Affecting a "static" struct in another struct in heap

Question

So I solved my problem, wasn't that hard, but I'm wandering why the first version wasn't working. So here, an example of my problem :

typedef struct a {
    int i;
}   A;

typedef struct b {
    int i;
    A a;
}   B;

typedef B * PB;

PB create_B(int ia, int ib) {
    PB b = malloc(sizeof(B));
    b->i = ib;
    b->a = {ia};
}

I get an error from the compiler saying :

"error: expected expression before ‘{’ token"

at line: b->a = {ia};

But i don't really get what is the problem.

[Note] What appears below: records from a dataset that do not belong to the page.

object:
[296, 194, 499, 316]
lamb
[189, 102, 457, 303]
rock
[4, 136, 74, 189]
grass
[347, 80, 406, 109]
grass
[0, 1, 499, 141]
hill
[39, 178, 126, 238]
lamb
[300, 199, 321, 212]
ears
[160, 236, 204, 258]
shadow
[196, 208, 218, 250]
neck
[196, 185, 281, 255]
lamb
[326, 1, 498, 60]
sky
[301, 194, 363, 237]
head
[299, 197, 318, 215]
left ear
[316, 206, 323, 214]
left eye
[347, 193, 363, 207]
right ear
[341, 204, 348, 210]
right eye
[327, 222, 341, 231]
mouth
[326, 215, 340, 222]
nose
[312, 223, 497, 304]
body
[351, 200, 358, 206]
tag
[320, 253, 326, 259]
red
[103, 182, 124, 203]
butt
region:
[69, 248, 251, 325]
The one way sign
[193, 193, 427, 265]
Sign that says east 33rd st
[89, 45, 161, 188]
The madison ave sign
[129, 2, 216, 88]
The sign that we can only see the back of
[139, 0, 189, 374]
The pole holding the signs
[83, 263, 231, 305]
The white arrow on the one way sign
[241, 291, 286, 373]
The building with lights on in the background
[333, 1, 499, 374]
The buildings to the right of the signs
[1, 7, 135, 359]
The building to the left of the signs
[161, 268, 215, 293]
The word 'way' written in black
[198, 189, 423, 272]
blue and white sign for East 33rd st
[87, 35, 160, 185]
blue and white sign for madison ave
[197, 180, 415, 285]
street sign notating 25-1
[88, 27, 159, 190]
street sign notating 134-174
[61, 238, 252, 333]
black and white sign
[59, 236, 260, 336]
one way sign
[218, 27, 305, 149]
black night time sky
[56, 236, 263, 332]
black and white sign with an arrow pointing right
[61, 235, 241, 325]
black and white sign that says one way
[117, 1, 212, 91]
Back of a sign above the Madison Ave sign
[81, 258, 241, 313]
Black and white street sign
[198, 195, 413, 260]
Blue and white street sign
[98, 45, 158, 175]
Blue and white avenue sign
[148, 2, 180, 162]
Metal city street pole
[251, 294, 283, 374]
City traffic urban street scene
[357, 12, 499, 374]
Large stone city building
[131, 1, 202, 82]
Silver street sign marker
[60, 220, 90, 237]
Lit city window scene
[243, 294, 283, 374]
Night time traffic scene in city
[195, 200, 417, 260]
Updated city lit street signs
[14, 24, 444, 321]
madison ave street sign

I solved it casting the structure :

PB create_B(int ia, int ib) {
    PB b = malloc(sizeof(B));
    b->i = ib;
    b->a = (A){ia};
}

But the types are well defined no ? I mean it's kind of obvious to me that {ia} is of type A since b->a is of type A aswell.

I am probably wrong on this last saying (compiler is probably right). So if you have an example where this situation isn't obvious and really need a cast, it would be really appreciated, or jut an explanation at least.

Thank you for your time.

Barioth

PS : I could have done that too i guess

PB create_B(int ia, int ib) {
    PB b = malloc(sizeof(B));
    *b = (B){ib, {ia}};
}

But i still need a cast...

Answer 1

{ia} is not an expression in C and cannot be used in an expression statement.

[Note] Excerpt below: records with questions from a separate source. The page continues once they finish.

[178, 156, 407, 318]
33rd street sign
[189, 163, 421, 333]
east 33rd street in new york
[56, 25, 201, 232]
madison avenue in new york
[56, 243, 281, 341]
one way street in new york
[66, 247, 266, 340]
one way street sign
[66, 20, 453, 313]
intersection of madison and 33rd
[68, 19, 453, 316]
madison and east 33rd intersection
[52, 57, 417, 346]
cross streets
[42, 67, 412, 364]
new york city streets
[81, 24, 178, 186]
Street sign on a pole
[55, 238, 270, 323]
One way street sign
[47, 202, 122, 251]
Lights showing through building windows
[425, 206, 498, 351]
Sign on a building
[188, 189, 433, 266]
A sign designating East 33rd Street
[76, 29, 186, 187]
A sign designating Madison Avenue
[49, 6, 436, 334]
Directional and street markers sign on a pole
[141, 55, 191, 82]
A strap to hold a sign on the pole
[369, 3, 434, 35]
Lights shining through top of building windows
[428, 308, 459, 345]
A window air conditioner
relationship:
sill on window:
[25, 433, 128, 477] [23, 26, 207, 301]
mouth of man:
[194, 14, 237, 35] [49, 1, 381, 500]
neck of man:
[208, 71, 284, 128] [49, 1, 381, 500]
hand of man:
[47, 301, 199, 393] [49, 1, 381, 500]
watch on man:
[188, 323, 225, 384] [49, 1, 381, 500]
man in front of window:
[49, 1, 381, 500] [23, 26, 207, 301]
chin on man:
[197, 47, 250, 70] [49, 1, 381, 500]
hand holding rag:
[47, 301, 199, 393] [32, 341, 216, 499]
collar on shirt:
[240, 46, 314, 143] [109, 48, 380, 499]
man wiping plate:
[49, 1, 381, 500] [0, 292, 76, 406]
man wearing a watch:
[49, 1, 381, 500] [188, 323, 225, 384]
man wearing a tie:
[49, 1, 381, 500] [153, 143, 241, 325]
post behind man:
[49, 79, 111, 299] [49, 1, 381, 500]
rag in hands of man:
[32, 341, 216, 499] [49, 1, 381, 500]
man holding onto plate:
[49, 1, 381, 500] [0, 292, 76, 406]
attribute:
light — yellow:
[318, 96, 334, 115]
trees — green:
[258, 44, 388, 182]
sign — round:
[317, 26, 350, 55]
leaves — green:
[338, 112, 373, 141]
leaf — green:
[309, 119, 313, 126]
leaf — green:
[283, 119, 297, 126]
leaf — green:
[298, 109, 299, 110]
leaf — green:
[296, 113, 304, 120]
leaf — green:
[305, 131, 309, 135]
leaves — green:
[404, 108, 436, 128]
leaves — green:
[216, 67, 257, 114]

{ia} is part of a syntax for definitions. In a definition, a list of initial values may be given in braces after an =. (And the braces may be omitted when initializing a scalar object.) This is a special syntax for initializing in a definition and is not an assignment like using = in an expression.

(A){ia} is an expression; it is a construct called a compound literal. After a type name in parentheses, initial values are given inside braces. This creates an object of the stated type. That object may then be used in an expression, such as as the right operand of an assignment.